--- Records for this task ---

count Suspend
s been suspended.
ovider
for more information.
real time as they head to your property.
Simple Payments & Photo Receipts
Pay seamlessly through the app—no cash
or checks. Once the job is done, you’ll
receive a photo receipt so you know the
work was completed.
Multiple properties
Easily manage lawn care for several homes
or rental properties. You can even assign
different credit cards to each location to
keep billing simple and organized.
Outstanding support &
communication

---
--- Records for this task ---

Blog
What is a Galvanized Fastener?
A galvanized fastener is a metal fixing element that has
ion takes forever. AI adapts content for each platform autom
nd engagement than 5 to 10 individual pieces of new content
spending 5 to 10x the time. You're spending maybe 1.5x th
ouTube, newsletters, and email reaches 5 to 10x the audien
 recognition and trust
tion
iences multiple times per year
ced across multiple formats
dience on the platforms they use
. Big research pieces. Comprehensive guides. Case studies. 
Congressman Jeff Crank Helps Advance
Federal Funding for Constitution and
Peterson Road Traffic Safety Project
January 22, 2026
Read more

---

__Directive__:
Reproduce word for word the stretch of the listing from the line containing "count Suspend" through the line containing "communication".

__Exercise output__:
count Suspend
s been suspended.
ovider
for more information.
real time as they head to your property.
Simple Payments & Photo Receipts
Pay seamlessly through the app—no cash
or checks. Once the job is done, you’ll
receive a photo receipt so you know the
work was completed.
Multiple properties
Easily manage lawn care for several homes
or rental properties. You can even assign
different credit cards to each location to
keep billing simple and organized.
Outstanding support &
communication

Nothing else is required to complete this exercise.